Wednesday, January 28, 2015

Supreme Court Says Retiree Health Benefits Aren’t Vested Unless the Contract Says So

Resolving a split among circuits, the U.S. Supreme Court ruled on Monday that unionized retirees cannot claim that their retiree health benefits vested at the time of retirement unless the collective bargaining agreement expressly states that.

Last Monday, the court issued its much anticipated decision in M&G Polymers USA v. Tackett, et al. which many hoped would unify among the circuits the rule on vesting of retiree health benefits under collective bargaining agreements. The facts in M&G Polymers are very representative of the issues addressed in courts across the country.  Plaintiffs are retired union employees. At the time that they retired, a collective bargaining agreement was in place that provided, among other benefits, that retired union members would be eligible for health insurance that was paid for by the employer at varying levels depending on the employee’s years of service.  This contract provision remained essentially unchanged for a number of years until the defendant company, like many employers, found it to be a necessary business decision to begin to require retirees to pay the entire cost of their health insurance.  The plaintiffs, a group of retirees under the collective bargaining agreements that provided the generous benefit, sued under the theory that their rights to retiree health care benefits vested at the time of their retirement, even though the collective bargaining agreement contained no specific language to that effect, and the employer was therefore contractually obligated to maintain those benefits for their lifetimes.

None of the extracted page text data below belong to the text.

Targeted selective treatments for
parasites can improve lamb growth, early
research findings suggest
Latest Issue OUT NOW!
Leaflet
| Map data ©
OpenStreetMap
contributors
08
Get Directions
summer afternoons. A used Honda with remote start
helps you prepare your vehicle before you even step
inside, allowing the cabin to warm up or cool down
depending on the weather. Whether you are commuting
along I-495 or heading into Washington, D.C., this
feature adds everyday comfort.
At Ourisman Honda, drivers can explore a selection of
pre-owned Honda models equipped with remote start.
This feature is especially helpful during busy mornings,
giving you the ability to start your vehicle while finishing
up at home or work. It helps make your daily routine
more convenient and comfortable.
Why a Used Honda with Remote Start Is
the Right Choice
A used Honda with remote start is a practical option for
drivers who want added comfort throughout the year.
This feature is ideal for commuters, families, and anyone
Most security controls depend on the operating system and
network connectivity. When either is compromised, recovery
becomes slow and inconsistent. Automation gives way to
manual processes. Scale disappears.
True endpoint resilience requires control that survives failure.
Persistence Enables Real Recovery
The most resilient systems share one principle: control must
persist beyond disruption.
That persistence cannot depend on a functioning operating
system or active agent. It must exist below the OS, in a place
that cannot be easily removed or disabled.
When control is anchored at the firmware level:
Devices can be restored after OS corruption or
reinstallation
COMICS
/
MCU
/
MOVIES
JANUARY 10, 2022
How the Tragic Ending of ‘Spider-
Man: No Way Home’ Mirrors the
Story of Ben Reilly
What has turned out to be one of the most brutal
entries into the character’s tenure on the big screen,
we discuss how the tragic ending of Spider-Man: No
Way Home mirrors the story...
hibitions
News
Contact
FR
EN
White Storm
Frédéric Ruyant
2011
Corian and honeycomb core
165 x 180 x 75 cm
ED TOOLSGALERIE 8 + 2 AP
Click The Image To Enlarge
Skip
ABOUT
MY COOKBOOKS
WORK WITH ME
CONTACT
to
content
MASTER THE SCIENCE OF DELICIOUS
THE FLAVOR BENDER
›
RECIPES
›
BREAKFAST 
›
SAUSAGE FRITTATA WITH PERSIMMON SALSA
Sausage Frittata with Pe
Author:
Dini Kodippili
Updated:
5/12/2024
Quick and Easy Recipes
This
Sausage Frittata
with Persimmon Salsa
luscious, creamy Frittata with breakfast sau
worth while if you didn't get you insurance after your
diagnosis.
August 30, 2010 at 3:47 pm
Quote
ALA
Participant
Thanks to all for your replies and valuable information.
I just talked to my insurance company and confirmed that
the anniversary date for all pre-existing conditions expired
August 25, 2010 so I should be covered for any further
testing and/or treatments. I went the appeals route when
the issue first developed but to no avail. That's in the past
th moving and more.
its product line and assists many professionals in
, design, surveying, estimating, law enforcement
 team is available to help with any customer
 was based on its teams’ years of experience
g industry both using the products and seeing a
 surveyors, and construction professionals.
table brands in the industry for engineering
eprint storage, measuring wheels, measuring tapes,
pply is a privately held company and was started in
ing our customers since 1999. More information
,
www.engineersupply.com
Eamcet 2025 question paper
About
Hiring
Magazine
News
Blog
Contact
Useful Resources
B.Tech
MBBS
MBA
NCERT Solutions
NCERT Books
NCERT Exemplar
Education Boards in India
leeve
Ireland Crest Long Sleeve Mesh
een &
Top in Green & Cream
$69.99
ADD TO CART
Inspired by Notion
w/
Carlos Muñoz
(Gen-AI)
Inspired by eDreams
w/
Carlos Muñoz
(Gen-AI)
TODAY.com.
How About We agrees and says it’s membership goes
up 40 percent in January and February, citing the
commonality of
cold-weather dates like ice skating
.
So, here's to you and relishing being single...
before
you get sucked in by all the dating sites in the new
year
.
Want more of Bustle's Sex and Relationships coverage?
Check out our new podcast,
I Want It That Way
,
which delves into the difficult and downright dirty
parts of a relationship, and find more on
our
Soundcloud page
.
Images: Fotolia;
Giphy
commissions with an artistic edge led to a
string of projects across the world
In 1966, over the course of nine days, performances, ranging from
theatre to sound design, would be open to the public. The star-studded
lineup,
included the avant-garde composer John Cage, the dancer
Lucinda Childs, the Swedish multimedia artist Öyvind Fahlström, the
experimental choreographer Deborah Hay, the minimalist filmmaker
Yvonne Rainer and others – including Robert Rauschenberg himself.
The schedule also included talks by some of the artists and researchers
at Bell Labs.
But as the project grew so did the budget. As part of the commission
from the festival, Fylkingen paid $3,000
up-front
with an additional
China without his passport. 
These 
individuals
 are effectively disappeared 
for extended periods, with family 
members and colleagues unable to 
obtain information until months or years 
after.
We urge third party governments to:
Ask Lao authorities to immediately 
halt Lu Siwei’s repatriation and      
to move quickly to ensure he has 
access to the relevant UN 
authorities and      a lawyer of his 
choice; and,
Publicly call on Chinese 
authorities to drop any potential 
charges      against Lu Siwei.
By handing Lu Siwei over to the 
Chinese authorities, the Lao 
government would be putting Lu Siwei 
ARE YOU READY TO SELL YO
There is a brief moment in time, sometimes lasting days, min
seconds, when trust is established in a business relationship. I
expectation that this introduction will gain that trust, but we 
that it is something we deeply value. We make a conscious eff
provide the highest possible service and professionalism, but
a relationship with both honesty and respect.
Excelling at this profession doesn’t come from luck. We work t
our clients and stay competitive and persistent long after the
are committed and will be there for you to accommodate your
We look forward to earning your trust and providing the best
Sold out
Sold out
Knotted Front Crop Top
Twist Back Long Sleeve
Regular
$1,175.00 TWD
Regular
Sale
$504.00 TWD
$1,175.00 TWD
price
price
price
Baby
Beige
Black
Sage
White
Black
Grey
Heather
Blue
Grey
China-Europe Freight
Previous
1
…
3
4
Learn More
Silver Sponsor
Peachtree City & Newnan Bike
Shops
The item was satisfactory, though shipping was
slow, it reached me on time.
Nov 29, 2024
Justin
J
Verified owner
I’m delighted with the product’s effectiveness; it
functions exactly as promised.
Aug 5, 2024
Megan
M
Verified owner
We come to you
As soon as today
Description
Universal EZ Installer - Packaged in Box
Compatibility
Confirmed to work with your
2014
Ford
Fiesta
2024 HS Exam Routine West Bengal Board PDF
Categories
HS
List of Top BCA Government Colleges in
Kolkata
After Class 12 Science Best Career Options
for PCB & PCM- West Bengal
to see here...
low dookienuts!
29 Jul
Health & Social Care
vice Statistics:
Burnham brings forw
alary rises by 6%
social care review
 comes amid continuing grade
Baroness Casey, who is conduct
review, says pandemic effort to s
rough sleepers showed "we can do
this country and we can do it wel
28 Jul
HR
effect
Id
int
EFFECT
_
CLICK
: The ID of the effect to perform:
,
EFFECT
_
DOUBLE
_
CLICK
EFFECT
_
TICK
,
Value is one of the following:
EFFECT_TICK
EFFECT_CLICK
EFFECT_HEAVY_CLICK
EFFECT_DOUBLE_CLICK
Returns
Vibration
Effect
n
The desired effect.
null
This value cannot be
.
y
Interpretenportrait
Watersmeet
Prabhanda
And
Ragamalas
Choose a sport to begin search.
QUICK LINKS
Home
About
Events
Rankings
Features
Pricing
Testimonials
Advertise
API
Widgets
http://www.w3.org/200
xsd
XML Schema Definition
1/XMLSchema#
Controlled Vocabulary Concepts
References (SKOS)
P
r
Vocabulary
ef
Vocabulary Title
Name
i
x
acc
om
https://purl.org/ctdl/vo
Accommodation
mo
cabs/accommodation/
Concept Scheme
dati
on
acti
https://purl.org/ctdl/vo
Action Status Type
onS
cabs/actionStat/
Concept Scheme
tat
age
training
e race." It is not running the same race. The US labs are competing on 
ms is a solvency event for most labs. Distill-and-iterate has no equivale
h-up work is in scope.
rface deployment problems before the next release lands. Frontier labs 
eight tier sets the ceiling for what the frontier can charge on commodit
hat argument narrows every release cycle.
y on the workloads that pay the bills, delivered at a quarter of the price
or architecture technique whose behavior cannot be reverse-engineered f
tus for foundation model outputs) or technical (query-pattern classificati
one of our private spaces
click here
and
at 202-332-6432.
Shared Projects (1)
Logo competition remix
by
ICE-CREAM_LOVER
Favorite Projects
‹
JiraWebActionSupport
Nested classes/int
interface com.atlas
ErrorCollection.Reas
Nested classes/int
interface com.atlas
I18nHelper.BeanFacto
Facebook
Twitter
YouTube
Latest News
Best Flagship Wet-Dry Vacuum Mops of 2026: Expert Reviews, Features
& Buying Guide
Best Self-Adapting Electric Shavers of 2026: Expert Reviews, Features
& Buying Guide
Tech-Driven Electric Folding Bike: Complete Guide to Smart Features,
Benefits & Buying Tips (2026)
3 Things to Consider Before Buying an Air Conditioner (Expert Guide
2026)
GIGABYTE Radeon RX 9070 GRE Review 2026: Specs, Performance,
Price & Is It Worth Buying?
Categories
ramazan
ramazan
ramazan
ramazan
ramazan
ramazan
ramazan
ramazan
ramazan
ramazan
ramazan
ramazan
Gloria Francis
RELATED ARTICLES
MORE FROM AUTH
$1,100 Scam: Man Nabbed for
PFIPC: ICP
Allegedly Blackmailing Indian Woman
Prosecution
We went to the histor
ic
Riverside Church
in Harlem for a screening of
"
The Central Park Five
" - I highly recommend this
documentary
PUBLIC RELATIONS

The district court ruled in favor of the employer but the 6th Circuit overturned that decision. It held that the question of duration of the benefits should first be determined by the express language of the agreement, but that the terms of the collective bargaining agreement at issue contained inherent ambiguities as to the duration of that provision because, among other things, the language referred to events in the future, which implied that the provision would survive the expiration of the agreement. The 6th Circuit held that because the true meaning of the retiree insurance provision was ambiguous, that extrinsic evidence should be allowed to determine the true intent of the parties.

The Supreme Court majority was not persuaded by the 6th Circuit rule that reference to events in the future rendered the provision ambiguous as to duration, therefore allowing evidence outside of the contract terms to ascertain the parties’ intent. The Court held “ …when a contract is silent as to the duration of benefits, a court may not infer that the parties intended those benefits to vest for life.”

This decision clarifies both 7th Circuit and Illinois state court rulings on the subject, which have been in accord with the 6th Circuit on these matters. The Supreme Court decision in M&G Polymers makes it pretty clear that a court must first look to the express contractual provision to determine duration of benefits derived from that agreement and silence on a subject leaves no room for inference.

The Supreme Court decision may be a lifesaver for some employers who continue to struggle to contain health insurance costs. A mandate to maintain retiree health insurance pursuant to expired collective bargaining agreements for those already retired members resulted in two or more tiers of benefits depending on whether the employee was currently employed or retired. It forced some employers to maintain costly insurance programs for retirees. Now employers should carefully examine collective bargaining agreements to ensure that they do not contain language which grants lifetime benefits or certain benefit levels. If the agreements are silent as to duration of the benefits, employers are free to alter the benefits of the already retired to conform with current contractual agreements.